--- BEGIN GIVEN PASSAGE ---

Sunday, 16 October 2011

The Tin Princess by Philip Pullman - Book Review






Publisher's write-up :



Jim Taylor has just been engaged as bodyguard to a princess. But Princess Adelaide is hardly typical of her title – she is a London slum-child who cannot read or write. And Jim already knows her. Adelaide disappeared ten years ago, and he's been searching for her ever since. She's turned up as Crown Princess of Razkavia, a tiny Central European country in political turmoil. The Crown Prince is deeply in love with her, and it's easy to see why – Adelaide's courage and determination inspire love. But when they arrive in Razkavia, Jim will find plenty who hate Adelaide, and what she stands for...”



The Tin Princess is the fourth and last book of the Sally Lockhart quartet, written by Philip Pullman. The story takes place during the Victorian Era, in 1882, one year after the events that took place in  The Tiger in the Well. Adelaide, who appears in the first book, The Ruby in the Smoke, makes a comeback in this novel as one of the main characters.



Razkavia is a small kingdom in central Europe, around as big as Berkshire. It has been in existence since the thirteenth century and is presumably sandwiched between Germany and Austria. Prince Wilhelm and his wife Anna have been murdered and his younger brother, Prince Rudolf becomes the heir to the throne of Razkavia. Prince Rudolf is in England has just been married to Adelaide. Unfortunately, during Rudolf's coronation, he was killed and now, Adelaide is the queen of Razkavia – a queen who doesn't know the local language and also illiterate. She has a translator named Rebecca Winter and James Taylor (who appears in the first three books) is appointed as her bodyguard.

--- END GIVEN PASSAGE ---
--- BEGIN ITEMS ---

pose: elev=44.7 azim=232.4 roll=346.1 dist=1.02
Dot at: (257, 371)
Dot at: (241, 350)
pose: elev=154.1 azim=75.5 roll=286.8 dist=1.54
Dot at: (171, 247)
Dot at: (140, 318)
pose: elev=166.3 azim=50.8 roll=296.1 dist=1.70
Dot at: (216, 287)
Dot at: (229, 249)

--- END ITEMS ---
--- BEGIN ITEMS ---

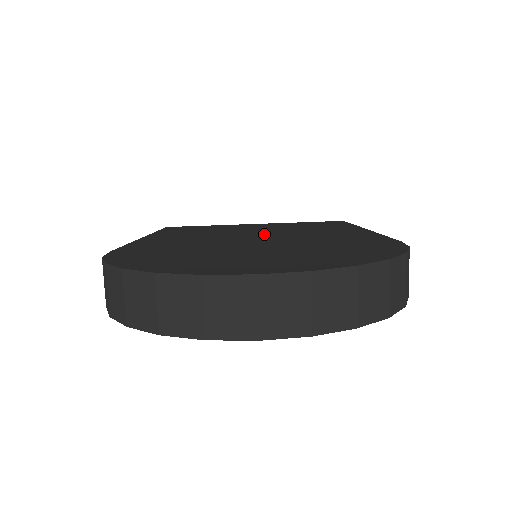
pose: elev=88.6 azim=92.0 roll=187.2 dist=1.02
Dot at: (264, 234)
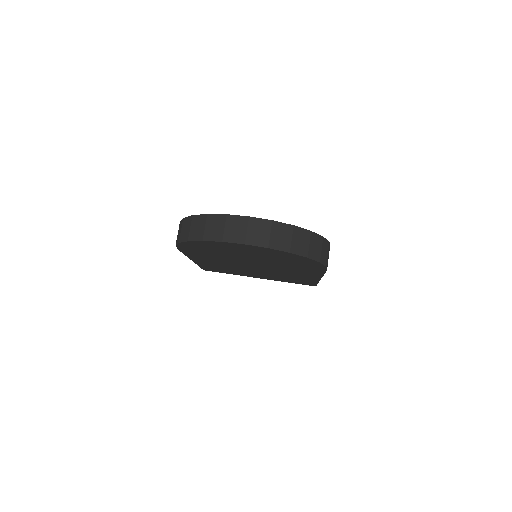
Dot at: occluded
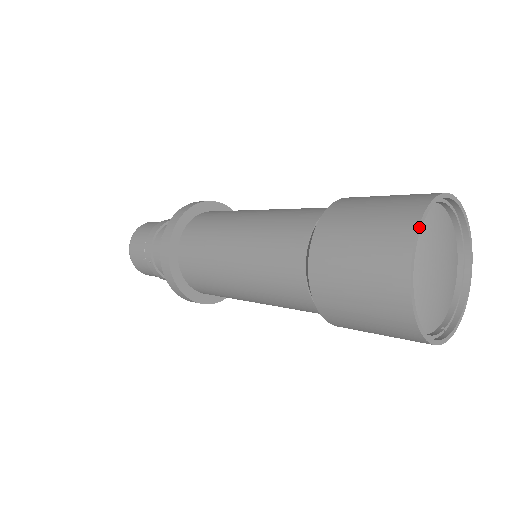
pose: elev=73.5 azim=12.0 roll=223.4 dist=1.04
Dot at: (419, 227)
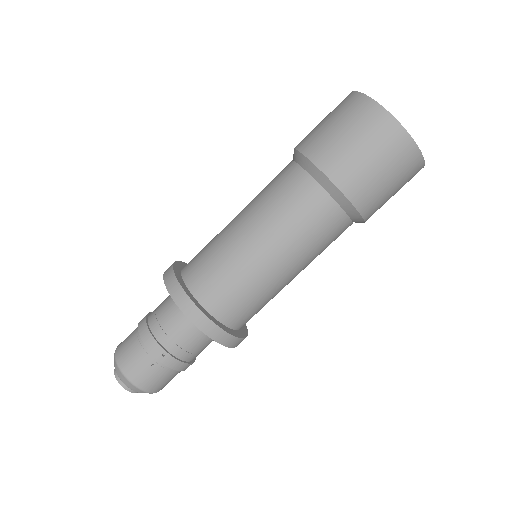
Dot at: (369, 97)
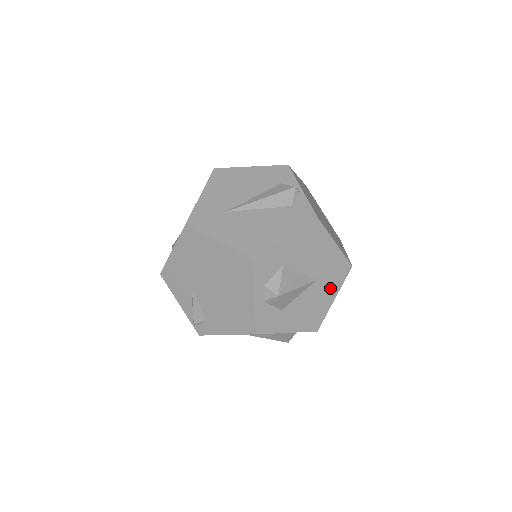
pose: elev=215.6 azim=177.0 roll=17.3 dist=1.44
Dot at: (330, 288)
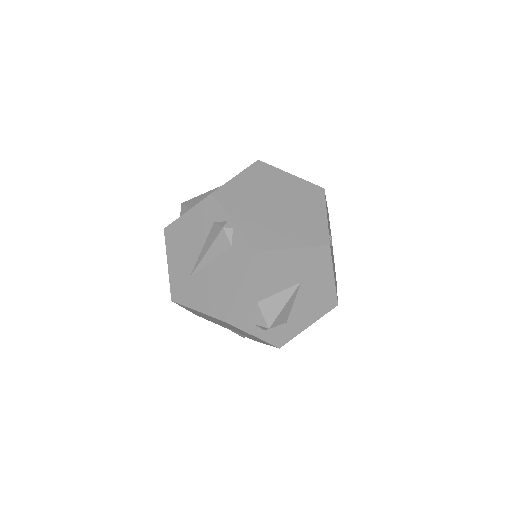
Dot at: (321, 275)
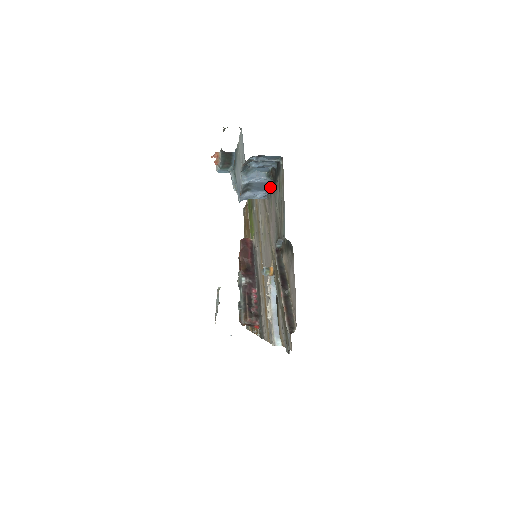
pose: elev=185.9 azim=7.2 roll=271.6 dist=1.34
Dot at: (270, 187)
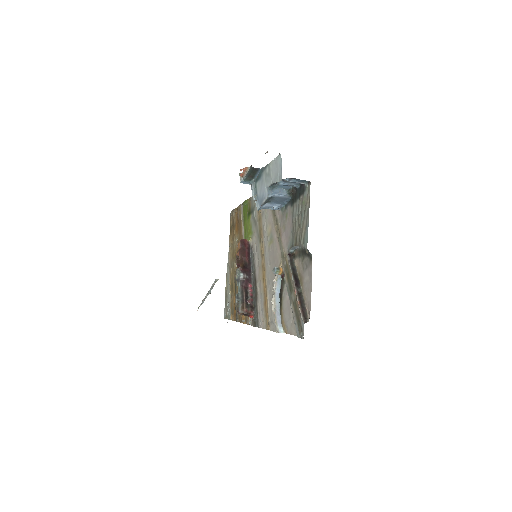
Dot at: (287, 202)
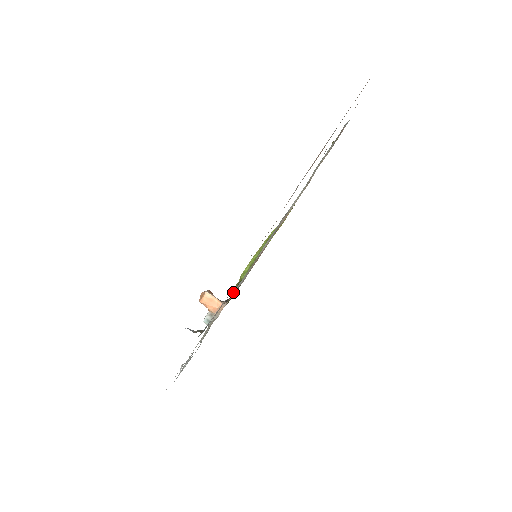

--- END ITEMS ---

**EXERCISE GOAL:**
Reproduce the review of The Tin Princess in full, word for word.

**COMPLETE RESPONSE:**
Sunday, 16 October 2011

The Tin Princess by Philip Pullman - Book Review






Publisher's write-up :



Jim Taylor has just been engaged as bodyguard to a princess. But Princess Adelaide is hardly typical of her title – she is a London slum-child who cannot read or write. And Jim already knows her. Adelaide disappeared ten years ago, and he's been searching for her ever since. She's turned up as Crown Princess of Razkavia, a tiny Central European country in political turmoil. The Crown Prince is deeply in love with her, and it's easy to see why – Adelaide's courage and determination inspire love. But when they arrive in Razkavia, Jim will find plenty who hate Adelaide, and what she stands for...”



The Tin Princess is the fourth and last book of the Sally Lockhart quartet, written by Philip Pullman. The story takes place during the Victorian Era, in 1882, one year after the events that took place in  The Tiger in the Well. Adelaide, who appears in the first book, The Ruby in the Smoke, makes a comeback in this novel as one of the main characters.



Razkavia is a small kingdom in central Europe, around as big as Berkshire. It has been in existence since the thirteenth century and is presumably sandwiched between Germany and Austria. Prince Wilhelm and his wife Anna have been murdered and his younger brother, Prince Rudolf becomes the heir to the throne of Razkavia. Prince Rudolf is in England has just been married to Adelaide. Unfortunately, during Rudolf's coronation, he was killed and now, Adelaide is the queen of Razkavia – a queen who doesn't know the local language and also illiterate. She has a translator named Rebecca Winter and James Taylor (who appears in the first three books) is appointed as her bodyguard.